Он давно простил мать с отцом… Мать лежала уже два года парализованная на попечении Милы, а отец умер три года назад… Он знал, что они хотели любыми путями отвадить Таньку от него, не нравилась она им. Мать у нее была алкоголичка, отца вовсе не было. Голь перекатная. Хотя про саму Таньку никто ничего плохого сказать не мог – училась хорошо, хозяйственная, старалась всем помочь. Но не могли они смириться с их нищетой и ее пропащей матерью. Ему они хотели невесту богатую с приданым, из хорошей семьи с прочным достатком, вот и написала ему мать письмо через год, как он в армию ушел, что Танька ему только пудрит мозги, а сама встречается с парнем и собирается за него замуж, да еще поговаривают, что она от него беременна. Он тогда поверил матери и написал своей Тане очень грубое и жестокое письмо, после которого все отношения оборвались и оборвались навсегда. Какое же страшное слово «навсегда»…
Она получила его письмо, пошла на «их место» и сиганула с моста в реку. Нашли ее на третий день…
О том, что она так погибла, он узнал только тогда, когда вернулся из армии. Тогда же все понял и узнал всю правду… А мать с отцом клялись, что им так все рассказали и они так и думали…

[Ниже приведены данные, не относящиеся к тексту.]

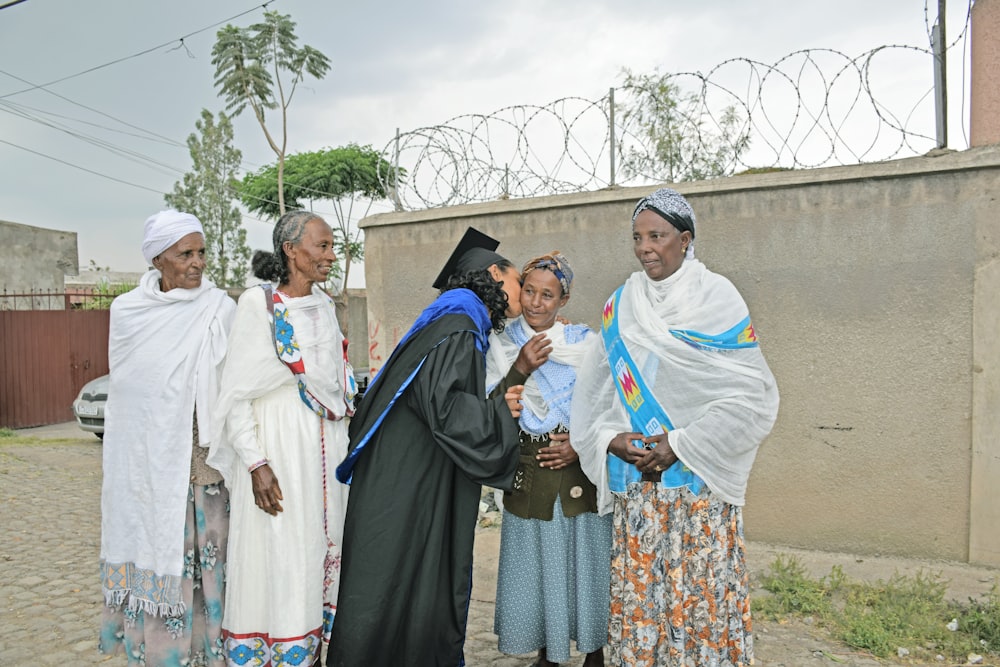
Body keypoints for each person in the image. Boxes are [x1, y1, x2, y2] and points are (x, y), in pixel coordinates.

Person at [570, 188, 780, 667]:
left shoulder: (718, 300)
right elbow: (598, 396)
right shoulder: (619, 305)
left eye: (657, 236)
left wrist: (679, 444)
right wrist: (609, 439)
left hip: (697, 492)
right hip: (638, 493)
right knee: (643, 607)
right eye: (638, 237)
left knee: (697, 604)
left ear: (685, 240)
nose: (645, 247)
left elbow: (752, 399)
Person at [328, 227, 525, 667]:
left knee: (408, 578)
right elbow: (447, 408)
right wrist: (499, 413)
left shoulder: (448, 319)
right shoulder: (457, 325)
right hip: (409, 481)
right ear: (493, 274)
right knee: (400, 577)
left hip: (410, 472)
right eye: (517, 284)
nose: (522, 296)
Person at [207, 211, 354, 667]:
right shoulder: (259, 305)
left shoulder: (327, 306)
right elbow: (234, 393)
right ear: (292, 250)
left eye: (332, 246)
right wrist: (255, 462)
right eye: (323, 245)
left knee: (317, 549)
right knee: (280, 550)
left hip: (326, 452)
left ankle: (309, 652)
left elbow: (333, 381)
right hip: (279, 448)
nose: (332, 255)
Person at [99, 210, 237, 666]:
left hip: (203, 468)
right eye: (185, 254)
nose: (197, 263)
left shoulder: (220, 308)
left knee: (209, 567)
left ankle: (212, 654)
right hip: (147, 472)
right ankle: (160, 655)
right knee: (158, 558)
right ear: (158, 258)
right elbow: (128, 390)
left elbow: (233, 385)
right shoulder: (128, 311)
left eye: (201, 253)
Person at [486, 252, 612, 667]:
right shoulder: (502, 343)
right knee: (540, 568)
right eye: (529, 291)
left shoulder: (586, 344)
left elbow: (608, 405)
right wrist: (520, 367)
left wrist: (579, 443)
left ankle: (595, 650)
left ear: (564, 299)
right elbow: (490, 407)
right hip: (530, 475)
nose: (537, 302)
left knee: (588, 564)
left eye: (548, 295)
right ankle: (549, 653)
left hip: (580, 474)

Он тогда ушел из дому, сказав, что он никогда им этого не простит. Они так и не узнали, что он в армии, получив от матери письмо, начал так куролесить, что едва уже тогда не загремел в тюрьму. Он чуть не убил своего товарища, который, узнав о несчастье своего друга, только и произнес самую банальную житейскую мудрость: «Все они такие…». Он так ударил его в грудь, а тот так отлетел, что сильно ударился головой об стену. Очутился тогда на десять дней в карцере, там пытался повеситься, но неудачно. Потом еще раз повторил попытку в сортире, но его друг зачем-то тоже встал посреди ночи. Вообще все это время до дембеля помнит очень смутно, все было как в тумане. Его друзья от него полгода не отходили ни на шаг, пока он не пришел немного в себя.
Вот странное дело, всегда всю жизнь он видел себя со стороны и делал чаще всего совсем не то, что хотел, часто удивлялся сам себе, себя презирал и ненавидел, но продолжал делать и никак не мог вырваться из крутившихся перед ним кадров кино. А вот когда он рисовал и когда был с Таней, он никогда себя не видел со стороны, потому что действительно сам жил и жил только тогда…

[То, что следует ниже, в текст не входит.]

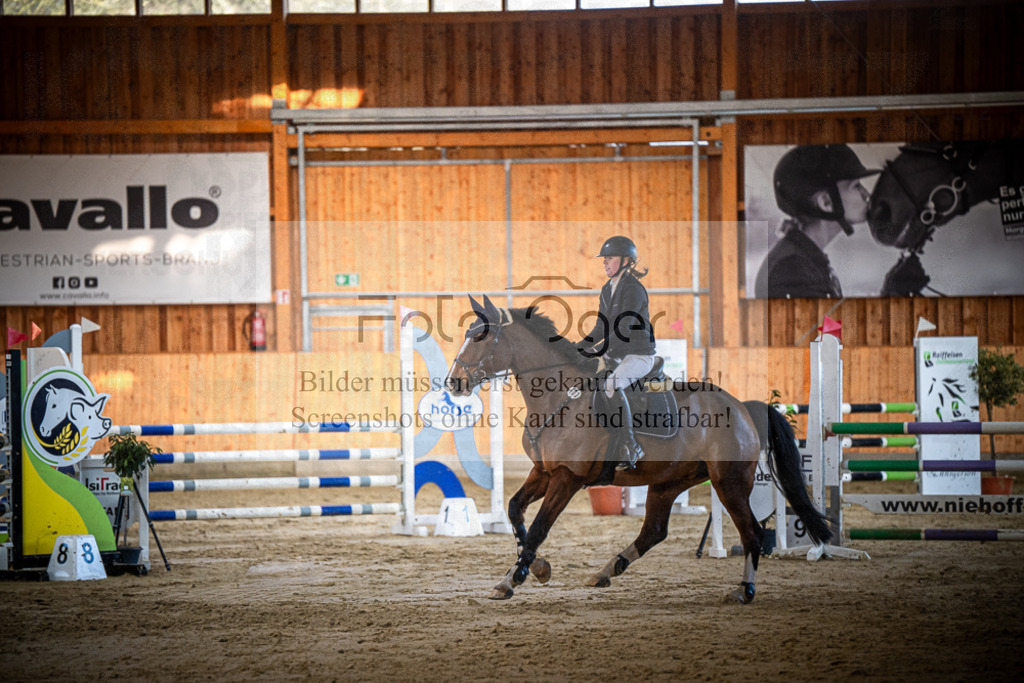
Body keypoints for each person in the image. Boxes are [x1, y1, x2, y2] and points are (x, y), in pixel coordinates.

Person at [754, 144, 929, 298]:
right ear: (826, 203)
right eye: (856, 186)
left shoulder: (804, 259)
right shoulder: (792, 269)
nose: (866, 195)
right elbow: (825, 336)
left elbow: (830, 328)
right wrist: (893, 295)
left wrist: (890, 292)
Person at [577, 236, 656, 470]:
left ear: (625, 260)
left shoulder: (634, 289)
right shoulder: (607, 289)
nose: (605, 263)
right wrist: (576, 348)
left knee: (611, 385)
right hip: (616, 354)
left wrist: (597, 349)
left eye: (609, 258)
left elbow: (624, 327)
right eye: (605, 259)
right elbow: (601, 327)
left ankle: (631, 444)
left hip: (638, 355)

Эх, Танюшка моя , Танюшка… Что же я наделал!...
***
Сегодня медичка ему сказала:
– Ваша сестра просила передать, что, если вы не будете возражать, она может привести к вам на этой неделе священника. Начальник разрешил.
– Пусть ведет... – Сказал он едва слышно. –Потолкуем…
Он закрыл глаза в целях экономии сил и забылся на какое-то время сном. Во сне он увидел бабу Нюру. Она лежала на полатях в своем доме, глядела на него слезящимися старческими глазами, стонала и охала, в избе сидела на лавке Таня вся в чем-то черном и держала свой портрет, когда-то нарисованный им. Он понял почему-то, что она не может двигаться, и прикована к одному месту. Ветка яблони перед окном дома от ветра качалась и стучала в окно, как та тюкалка из его детства. Таня испуганно вздрагивала на каждый стук и смотрела в него с тревогой. В окне он увидел бабушкину икону, которая стояла почему-то на ветке яблони, и Спаситель опять глядел строго, внимательно и неотступно, как в детстве.